The presence of PWs. 3, 4 and 8 at the alleged spot of incident has been rightly considered doubtful in view of the categorical statement of PW-5, the widow that she sent for these persons to go and find the body of her husband. It is quite unnatural that PWs. 3, 4 and 8 remained silent after witnessing the assaults. They have not given any explanation as to what they did after witnessing the assault on the deceased. Additionally, the unexplained delay of more than one day in lodging the FIR casts serious doubt on the truthfulness of prosecution version. The mere delay in lodging the, FIR may not prove fatal in all cases. But on the circumstances of the present case, certainly, it is one of the factors which corrodes credibility of the prosecution version. Finally, the medical evidence was at total variance with the ocular evidence. Though ocular evidence has to be given importance over medical evidence, where the medical evidence totally improbablises the ocular version that can be taken to be a factor to affect credibility of the prosecution version. The view taken by the High Court is a possible view. The appeal being one against acquittal, we do not consider this to be a fit case where any interference is called for. The appeal fails and is dismissed."

17. Yet again in Kallu alias Masih and Others v. State of M.P. [(2006) 10 SCC 313], this Court opined :

"8. While deciding an appeal against acquittal, the power of the Appellate Court is no less than the power exercised while hearing appeals against conviction. In both types of appeals, the power exists to review the entire evidence.

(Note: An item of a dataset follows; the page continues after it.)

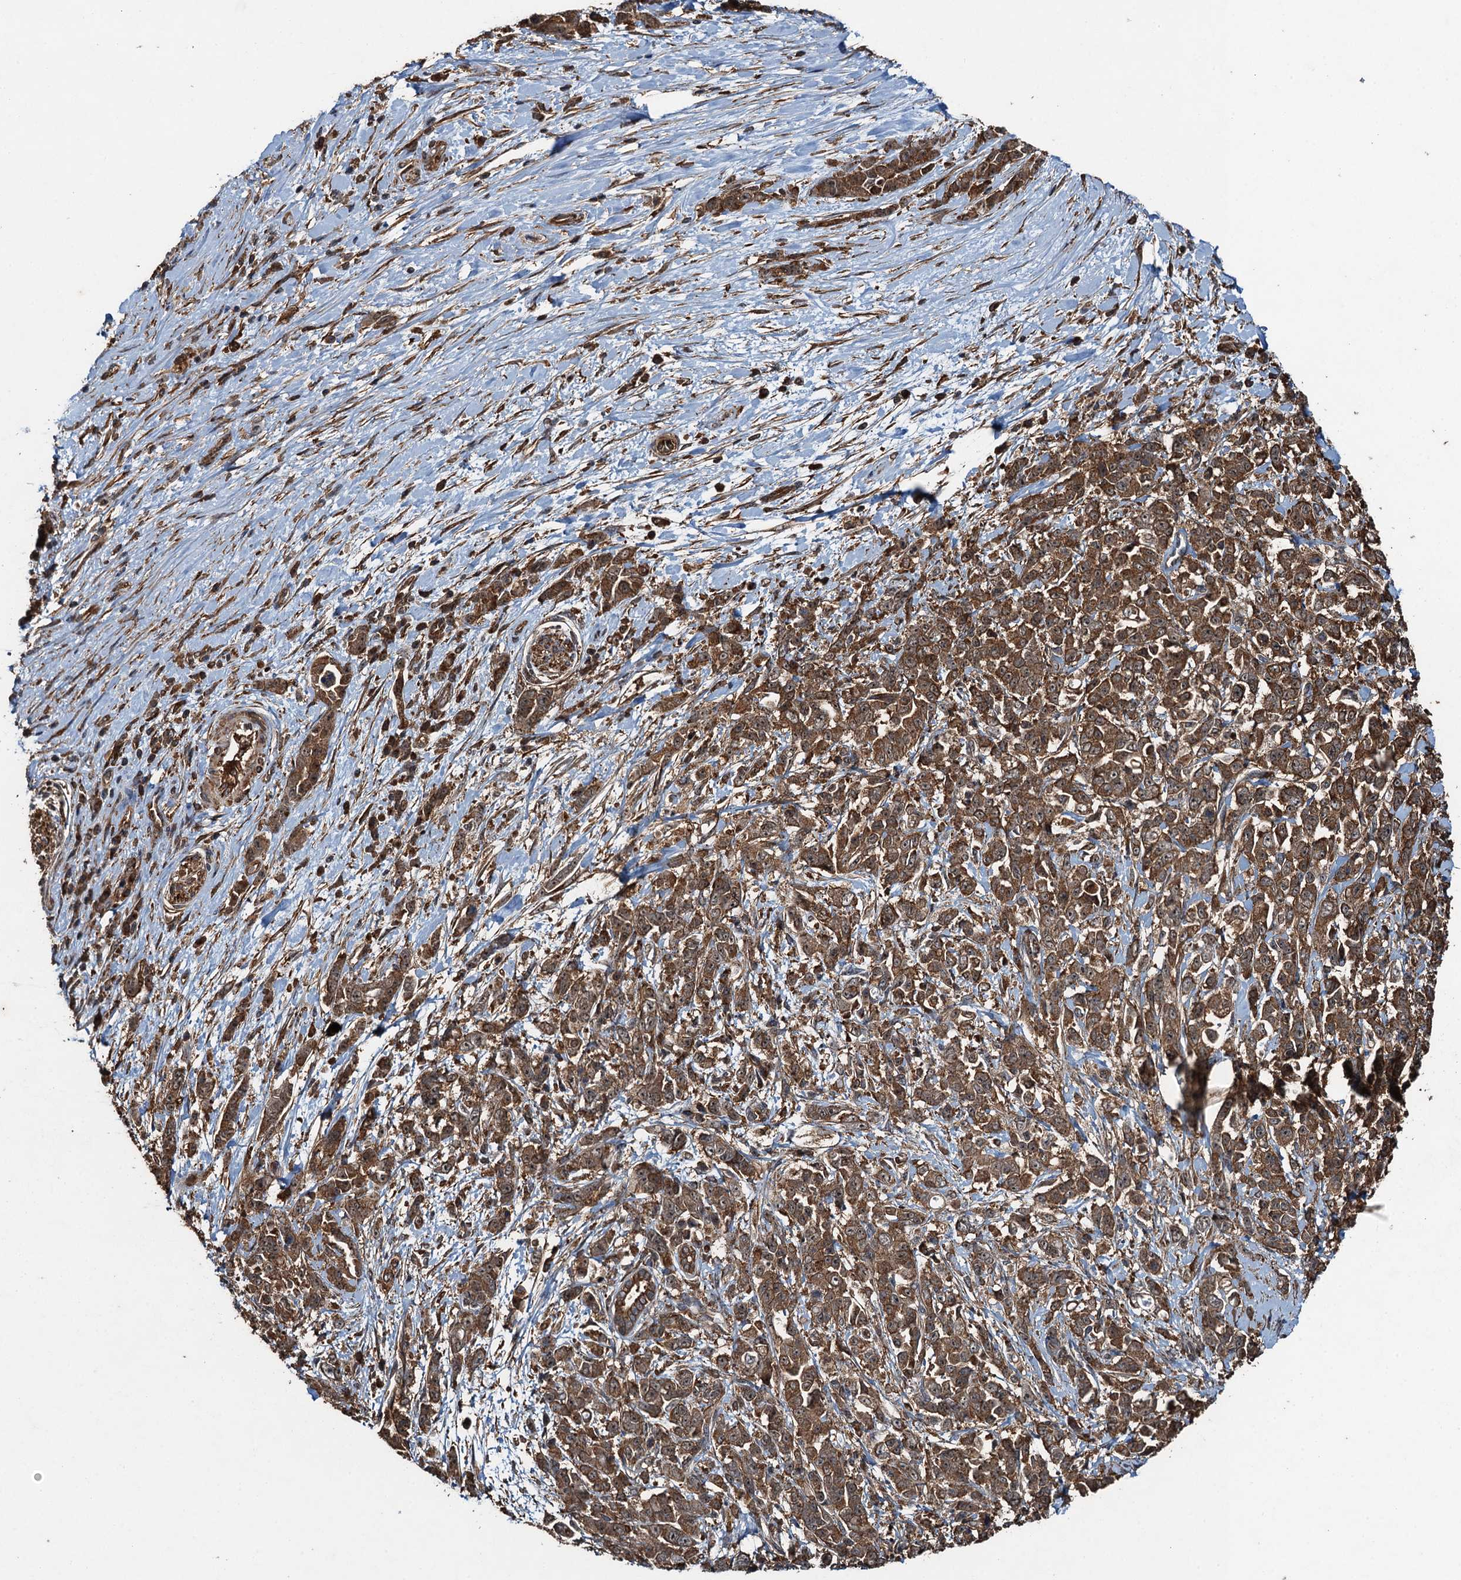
{"staining": {"intensity": "moderate", "quantity": ">75%", "location": "cytoplasmic/membranous"}, "tissue": "pancreatic cancer", "cell_type": "Tumor cells", "image_type": "cancer", "snomed": [{"axis": "morphology", "description": "Normal tissue, NOS"}, {"axis": "morphology", "description": "Adenocarcinoma, NOS"}, {"axis": "topography", "description": "Pancreas"}], "caption": "This photomicrograph displays immunohistochemistry (IHC) staining of human adenocarcinoma (pancreatic), with medium moderate cytoplasmic/membranous positivity in approximately >75% of tumor cells.", "gene": "WHAMM", "patient": {"sex": "female", "age": 64}}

However, one significant difference is that an order of acquittal will not be interfered with, by an appellate court, where the judgment of the trial court is based on evidence and the view taken is reasonable and plausible.

It will not reverse the decision of the trial court merely because a different view is possible. The appellate court will also bear in mind that there is a presumption of innocence in favour of the accused and the accused is entitled to get the benefit of any doubt. Further if it decides to interfere, it should assign reasons for differing with the decision of the trial court."

[See also Rattanlal (supra) and Ramappa Halappa Pujar & Others v. State of Karnataka 2007 (6) SCALE 206].

18. For the reasons aforementioned, the judgment of the High Court cannot be sustained which is set aside accordingly. The appeal is allowed.

The appellants shall be released forthwith, if not required in connection with any other case.